Leonard Cohen – Popular Problems (2014)

He remains a mystery, as misunderstood as his most famous song, as purposeful in his third act as he is utterly aware of the creeping shadows all around. There is, in keeping, both a moody dispair and a remarkable sense of accepting endurance about Leonard Cohen’s new album Popular Problems.

Songs like “Almost Like the Blues” seem to find comfort in this strangely unsettling place between safety and free fall, between salvation and certain doom. There was always that sense of Cohen being a man among boys, the legendary old soul, and he’s only become more comfortable in that crisply pressed suit (the one you can imagine him wearing as the coffin closes) into his 80th year. Cohen pulls no punches, bluntly admits things, sends listeners off into dark places.
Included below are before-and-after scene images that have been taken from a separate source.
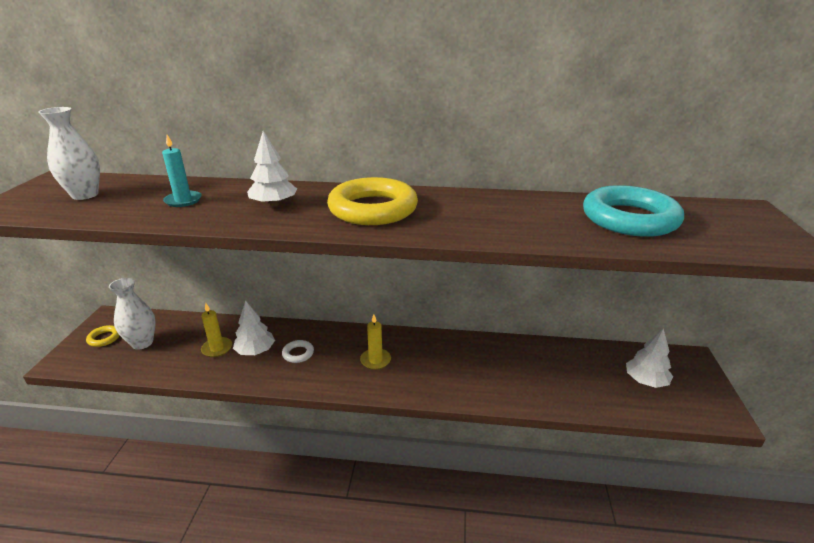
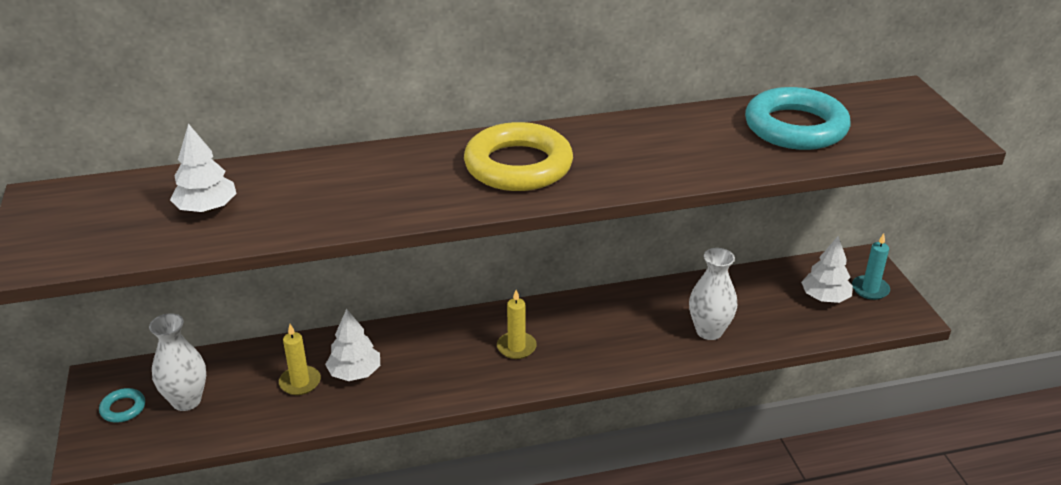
camera: 20 degrees left, 5 degrees up
(85, 195) = (124, 215): white vase -> white vase (709, 331)
(104, 338) = (123, 408): yellow ring -> turquoise ring
(183, 200) = (272, 198): turquoise candle -> turquoise candle (870, 289)
(274, 204) = (394, 181): white tree -> white tree (206, 208)
(298, 353) = (413, 362): white ring -> none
And yet Popular Problems retains his unique ability to draw you in closer, to give you a little without giving you everything. Half of this might be about death, the other half about love. Or maybe, when you dig into things like “Did I Ever Love You” and “A Street,” it’s both. To the end, Cohen has been an enigma and, though he’s not given enough credit for it, someone who often says more about us than he says about himself — as in moments like “Samson in New Orleans” and “Born in Chains.”

The production, just it was on 2012’s impishly titled Old Ideas, can be a touch too modern. (Looking at you, synthy “Nevermind.”) But Cohen works as the needed sandpaper. His voice — still a wonder of baritone sadness, still perfectly suited for these damaged yet inspiring narratives — simply has no bottom.